Data in this exercise
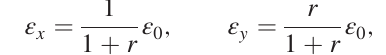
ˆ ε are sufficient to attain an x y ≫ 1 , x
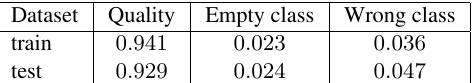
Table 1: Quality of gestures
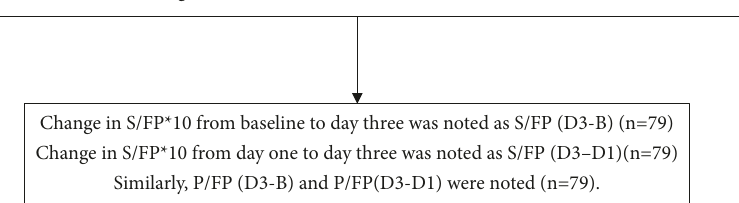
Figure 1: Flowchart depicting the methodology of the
---
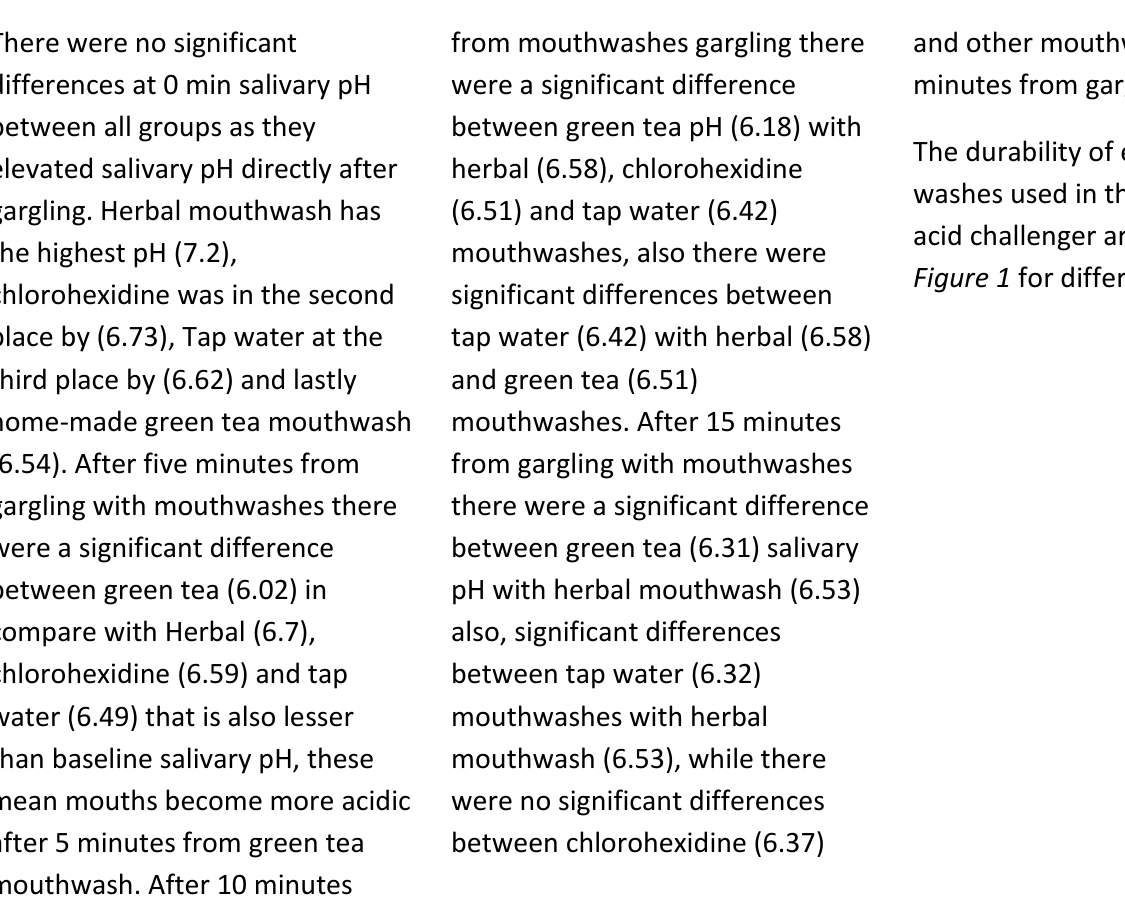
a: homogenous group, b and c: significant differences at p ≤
...
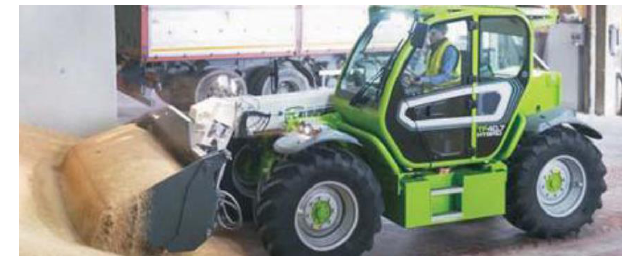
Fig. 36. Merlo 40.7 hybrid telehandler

Directions for this task
From the listing above, please give again the lines that begin with the line holding "Table 1: Quality of gestures" and go on through the line holding "Figure 1: Flowchart", exactly, both ends included, minus any picture.

Task answer
Table 1: Quality of gestures
Figure 1: Flowchart depicting the methodology of the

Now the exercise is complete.